Boston “Summer’s Gone” Tour Report
Walking home past the Museum of Natural History tonight, a few fallen leaves blew down the sidewalk in the crisp autumn breeze, and I finally felt it for real. That’s it. It’s over. Summer’s gone.
It wasn’t gone when I kicked off my tour at the Mercury here in New York City. The air was still warm and humid, despite the calendar. And it wasn’t gone as I drove through the deep green kudzu of the South. But as we crept further and further North, the leaves began to change, the air turned colder, and as each successive city and show fell away behind me, it all began to come to a close.
“Summer’s Gone” has been more than a song and a remix EP. Autumn has always been the saddest season for me, as long as I can remember. Maybe it’s because my birthday is on Labor Day, or the whole back-to-school thing, or just the diminishing sunlight. As this whole process has evolved — from writing the song in August of 2000 to recording it for the LP to the remixes and the tour — it’s become some sort of passage, some sort of closure: growing up, getting over, moving on.
On the back of “Crash Site,” the CD the song in question first appeared, there’s a blurry plane — crashing, or crash landing, it always seemed to me — on the front, and an empty field of runway lights on the back. On the “Summer’s Gone” EP, there’s a plane landing on that same field of runway lights. And that’s what tonight feels like. I’ve landed. I’m “back down to earth,” though I’m not quite sure where I’ve arrived, in what state, which time zone.
The last date of the six city tour was Saturday in Boston at the Kendall Cafe. My brother and his friend Mark drove me, rain and traffic all the way. The show was somber, maybe, though I talked and gave context between songs. I felt a little out of place in a town where I’ve spent so much time (I recorded “Out of Your Head” there in 1996). Many of my friends have moved, if not out of the state, at least into the suburbs to marry, and have kids.
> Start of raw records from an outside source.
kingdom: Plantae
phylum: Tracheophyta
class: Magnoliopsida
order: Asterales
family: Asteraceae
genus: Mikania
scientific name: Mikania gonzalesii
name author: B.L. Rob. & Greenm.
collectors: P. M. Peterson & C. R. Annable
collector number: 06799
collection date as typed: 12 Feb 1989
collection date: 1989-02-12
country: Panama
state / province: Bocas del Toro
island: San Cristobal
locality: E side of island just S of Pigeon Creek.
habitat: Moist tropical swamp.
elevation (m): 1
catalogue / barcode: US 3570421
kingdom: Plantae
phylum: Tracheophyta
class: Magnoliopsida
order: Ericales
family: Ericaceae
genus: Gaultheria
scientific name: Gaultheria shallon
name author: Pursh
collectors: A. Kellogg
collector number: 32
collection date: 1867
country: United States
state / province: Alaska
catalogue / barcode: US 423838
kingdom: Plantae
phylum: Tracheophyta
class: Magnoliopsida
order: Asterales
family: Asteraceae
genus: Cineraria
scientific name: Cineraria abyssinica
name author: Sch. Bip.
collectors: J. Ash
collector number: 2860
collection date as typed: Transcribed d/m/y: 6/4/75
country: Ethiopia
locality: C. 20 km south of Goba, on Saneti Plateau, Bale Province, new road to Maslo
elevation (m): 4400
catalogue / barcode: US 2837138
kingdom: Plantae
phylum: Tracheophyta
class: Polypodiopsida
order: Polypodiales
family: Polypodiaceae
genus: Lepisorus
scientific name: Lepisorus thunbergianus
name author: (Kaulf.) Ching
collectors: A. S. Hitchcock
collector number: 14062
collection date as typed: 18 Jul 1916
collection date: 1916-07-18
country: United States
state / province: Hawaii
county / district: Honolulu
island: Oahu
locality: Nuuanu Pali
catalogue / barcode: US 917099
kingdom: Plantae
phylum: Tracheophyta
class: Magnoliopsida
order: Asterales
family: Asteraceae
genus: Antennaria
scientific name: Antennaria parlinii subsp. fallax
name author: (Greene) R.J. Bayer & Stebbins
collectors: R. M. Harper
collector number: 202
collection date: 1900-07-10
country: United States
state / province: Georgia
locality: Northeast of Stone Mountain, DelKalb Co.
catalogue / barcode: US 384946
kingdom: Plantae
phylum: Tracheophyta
So this time, I felt slightly alien, slightly alone. Sure, many great friends came out and sang along. I sang everything to them, for them. We had a great time after the show stumbling down Mass. Ave. into a late night pizza joint for hot subs and slices. This morning, I ran along the Charles in a gray drizzle, then blew all of my earnings on CDs (R.E.M. singles, The Samples “No Room,” James Taylor’s “Sweet Baby James”) at Newbury Comics. Then it was back to the Mass. Pike, I-84, and back home through the rain to New York City.
So… I’m not sure what’s next. I have hours of video tape to potentially edit into some travelogue. I have new songs, including one I wrote just tonight called “This Song” (as in “at least I still have this song”). But mostly, I have this tired body, this heavy heart, and this overwhelming sense of uncertainty.
And gratitude. For it may not be turning out quite like I planned or schemed or dreamed, but it’s turning out, it’s developing, and soon enough, maybe, I’ll see this big picture a little more clearly.